I was wondering how many I could put in a 36x18x18 Exo? And what ratio would be good?


----------



## heatfreakk3 (Oct 15, 2008)

1 male, 1 female.


----------



## chesney (Jan 18, 2007)

I second that...one male and one female.


----------



## Woodsman (Jan 3, 2008)

Here's a third. The only tinctorius that I have in my collection that seems to work as a group frog is the French Guyana Dwarf Cobalt, of which I have a 1.3 group that lives and breeds well together. Even with that being said, I don't know if is universally true that Dwarf Cobalts can be kept as a group tinctorius or if I am having a unique experience with them.

Safest is to stay with a 1.1 pair.

Good luck!

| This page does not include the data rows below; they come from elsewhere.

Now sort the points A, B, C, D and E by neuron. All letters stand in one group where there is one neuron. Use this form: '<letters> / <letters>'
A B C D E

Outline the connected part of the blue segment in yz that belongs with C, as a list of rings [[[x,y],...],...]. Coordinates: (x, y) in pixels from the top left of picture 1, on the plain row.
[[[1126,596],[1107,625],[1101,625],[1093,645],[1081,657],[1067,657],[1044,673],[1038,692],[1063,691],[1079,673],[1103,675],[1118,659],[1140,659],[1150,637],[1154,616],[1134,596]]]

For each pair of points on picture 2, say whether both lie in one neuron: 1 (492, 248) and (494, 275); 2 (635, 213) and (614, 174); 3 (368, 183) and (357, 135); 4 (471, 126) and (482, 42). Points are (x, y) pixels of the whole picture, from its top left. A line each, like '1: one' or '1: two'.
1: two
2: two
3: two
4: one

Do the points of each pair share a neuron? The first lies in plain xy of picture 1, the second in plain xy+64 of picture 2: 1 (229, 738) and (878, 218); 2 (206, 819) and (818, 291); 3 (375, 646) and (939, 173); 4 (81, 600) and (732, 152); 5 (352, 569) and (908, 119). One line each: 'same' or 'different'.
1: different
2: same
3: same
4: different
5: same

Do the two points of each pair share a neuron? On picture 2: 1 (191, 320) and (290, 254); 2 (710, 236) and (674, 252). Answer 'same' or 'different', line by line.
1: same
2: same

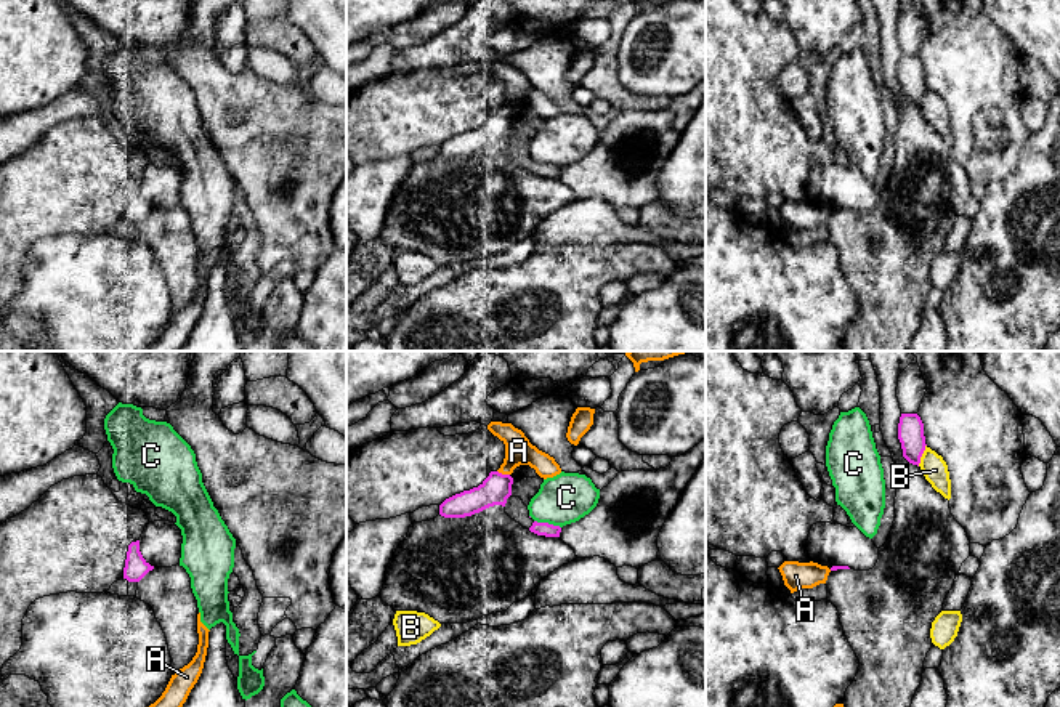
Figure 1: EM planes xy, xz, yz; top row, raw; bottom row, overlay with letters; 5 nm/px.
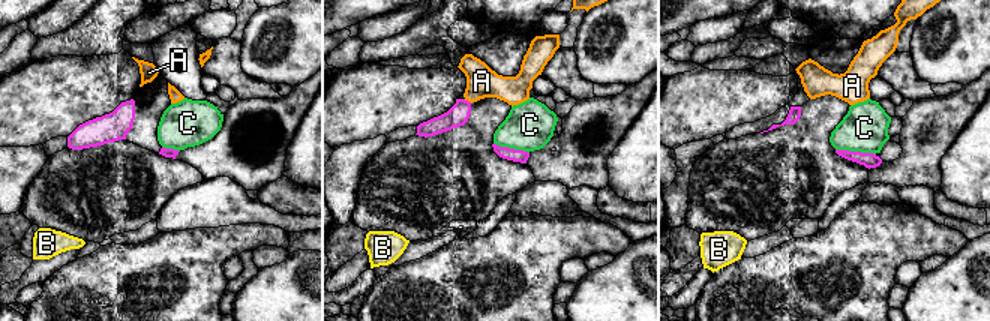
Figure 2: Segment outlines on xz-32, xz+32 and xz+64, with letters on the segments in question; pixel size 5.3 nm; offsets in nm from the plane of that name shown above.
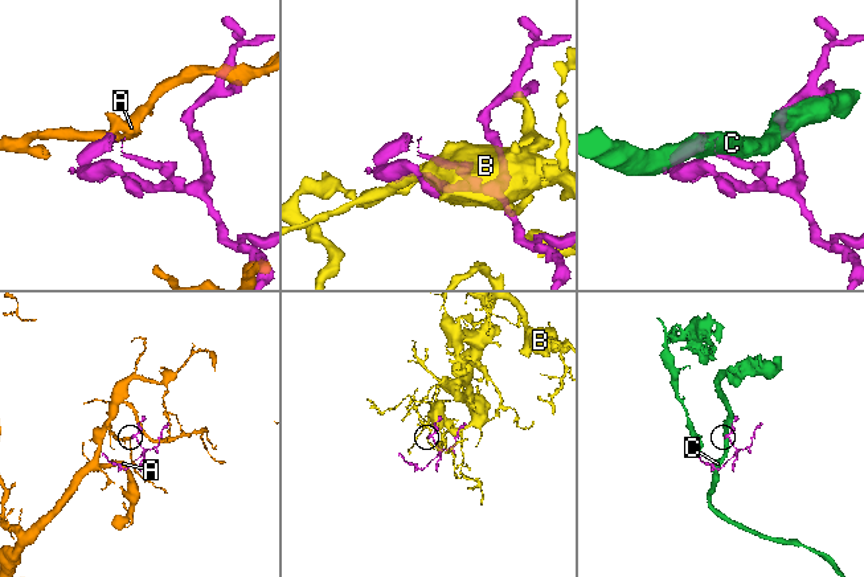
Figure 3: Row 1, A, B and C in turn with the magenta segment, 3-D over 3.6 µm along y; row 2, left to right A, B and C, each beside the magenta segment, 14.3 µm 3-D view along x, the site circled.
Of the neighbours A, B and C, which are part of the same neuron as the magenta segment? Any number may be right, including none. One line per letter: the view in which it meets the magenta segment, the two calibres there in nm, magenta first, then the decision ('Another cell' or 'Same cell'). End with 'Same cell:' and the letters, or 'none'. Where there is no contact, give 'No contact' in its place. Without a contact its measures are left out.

Richard.


----------



## WendySHall (Aug 31, 2010)

I third that! 

Tincs should only be kept in pairs. 1 male with 1 female. The females are especially known for their aggression...to the point of causing the deaths of the other females. Males may be considered less aggressive than the females, but it's not advised to keep them together either. The aggression can start as froglets...so while you may be okay for a little while with a group of froglets, you really have to keep an eye on them and watch for physical aggression as well as simply stress between them which can lead to death or overall failure to thrive.

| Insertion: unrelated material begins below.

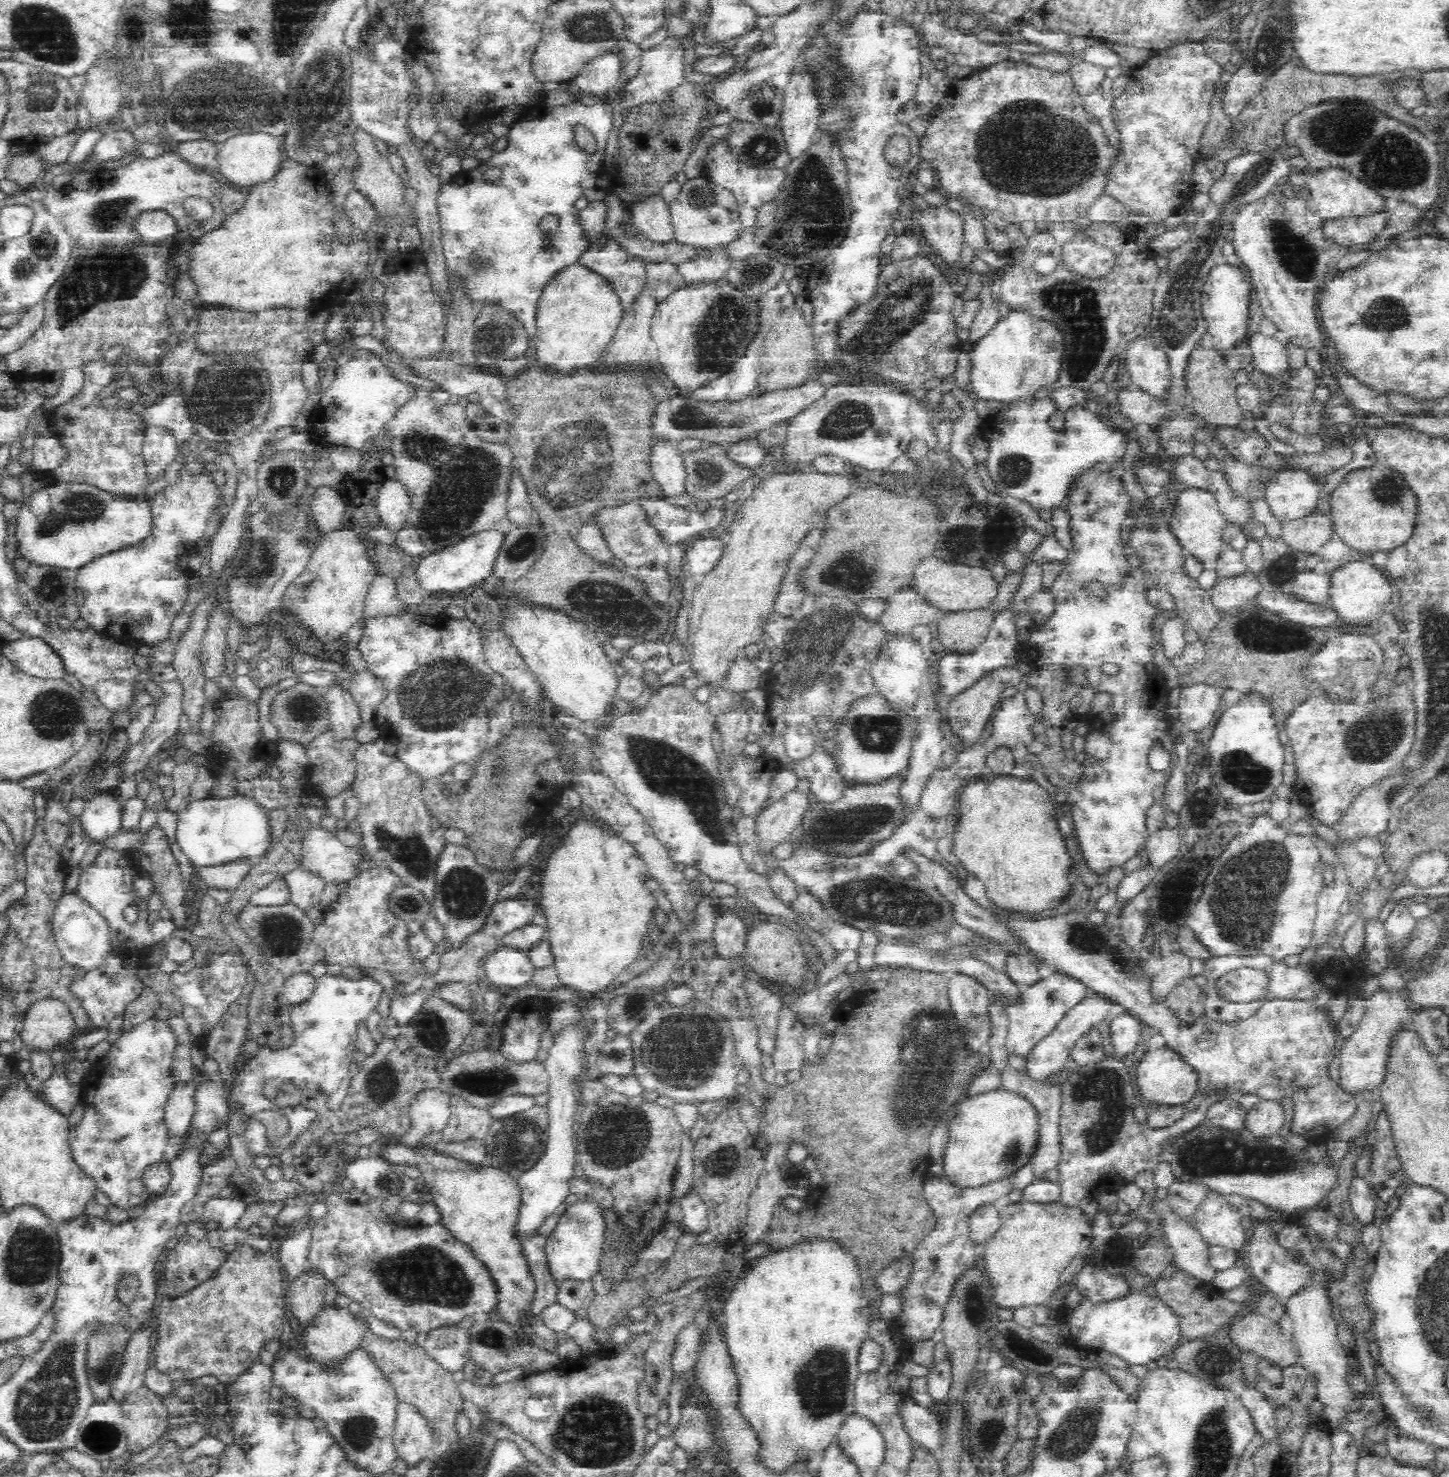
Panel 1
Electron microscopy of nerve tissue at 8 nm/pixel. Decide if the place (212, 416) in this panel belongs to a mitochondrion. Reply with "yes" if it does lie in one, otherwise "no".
yes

(Edit) Ok...guess I'm fourth! Lol!


----------



## alex111683 (Sep 11, 2010)

Is there a reason you want to go with tincs? That is a good size enclosure and if you want more than 2 frogs in it, I suggest you get a different species.


----------



## heatfreakk3 (Oct 15, 2008)

Tincs are the best!! lol


alex111683 said:


> Is there a reason you want to go with tincs? That is a good size enclosure and if you want more than 2 frogs in it, I suggest you get a different species.


----------



## Woodsman (Jan 3, 2008)

With this larger viv, I would think it would be possible to divide the exo-terra into two equal halves and set-up a pair on either side. I find that a large number of my tinc pairs breed on the same day, so I'm sure the other calling males help get everybody "in the mood".

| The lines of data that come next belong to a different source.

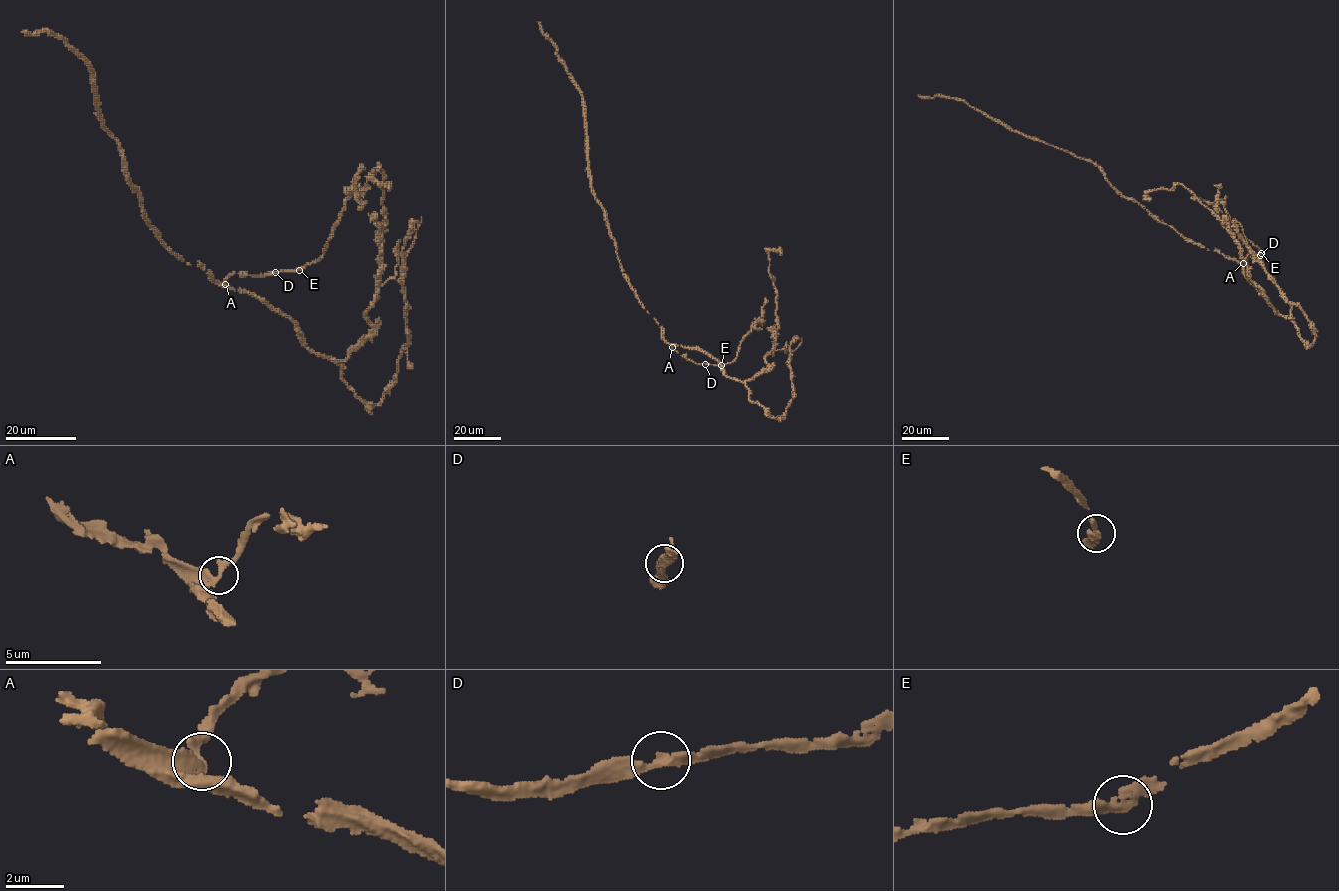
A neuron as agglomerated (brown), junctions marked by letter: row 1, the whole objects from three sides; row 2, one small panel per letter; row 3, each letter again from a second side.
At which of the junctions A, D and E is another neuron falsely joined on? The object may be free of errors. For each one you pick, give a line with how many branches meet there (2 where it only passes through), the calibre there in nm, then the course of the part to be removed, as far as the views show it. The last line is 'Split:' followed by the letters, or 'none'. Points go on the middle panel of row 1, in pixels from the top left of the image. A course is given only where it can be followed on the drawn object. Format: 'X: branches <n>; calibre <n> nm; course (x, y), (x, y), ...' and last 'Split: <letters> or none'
Split: none

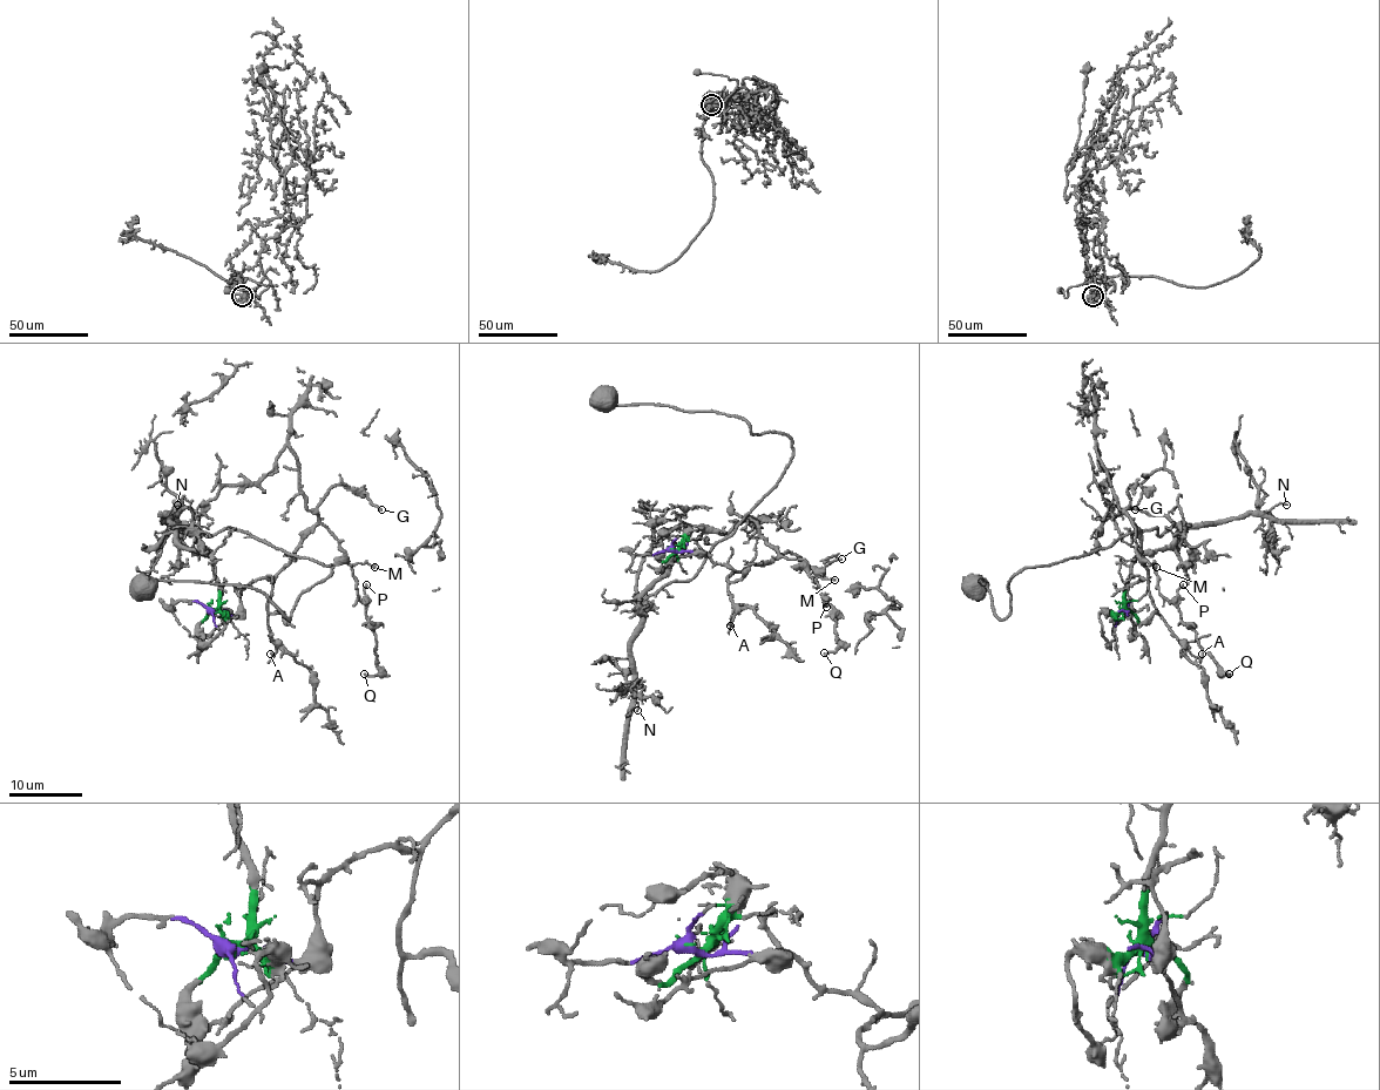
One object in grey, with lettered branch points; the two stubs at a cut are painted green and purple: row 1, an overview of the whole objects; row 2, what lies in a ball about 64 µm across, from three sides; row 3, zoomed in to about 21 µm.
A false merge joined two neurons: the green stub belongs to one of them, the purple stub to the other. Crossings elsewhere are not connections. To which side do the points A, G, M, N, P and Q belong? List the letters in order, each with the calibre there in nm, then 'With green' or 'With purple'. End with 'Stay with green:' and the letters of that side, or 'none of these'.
A: Thickness 80 nm. With purple
G: Thickness 140 nm. With purple
M: Thickness 170 nm. With purple
N: Thickness 120 nm. With green
P: Thickness 120 nm. With purple
Q: Thickness 160 nm. With purple
Stay with green: N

I have a divided 55 gallon for my two pairs of standard leucs and this has worked extremely well for breeding purposes.

Richard.



jnfr4mom said:


> I was wondering how many I could put in a 36x18x18 Exo? And what ratio would be good?


----------



## jnfr4mom (Feb 21, 2010)

Thanks for all the suggestions.
I don't really have a prefference. I received three new 18x18x36 exo's as trade for some saltwater tanks that I had.
What species and how many would do well in this size viv?
I would like to make the most of them since they are so large.


----------



## heatfreakk3 (Oct 15, 2008)

We can't really list every single frog that would go good in there. You need to tell us which frogs you like best, like what species. Then we can suggest frogs. Do you want larger species? Or smaller species?


----------



## jnfr4mom (Feb 21, 2010)

I like the Azureus. I do have some of these in smaller viv's. I also like the Leucomelas.
I am just trying to get a general idea of which species do best in groups and I think I can take it from there.


----------



## heatfreakk3 (Oct 15, 2008)

Well leucs do well in groups. Azureus not so much.


----------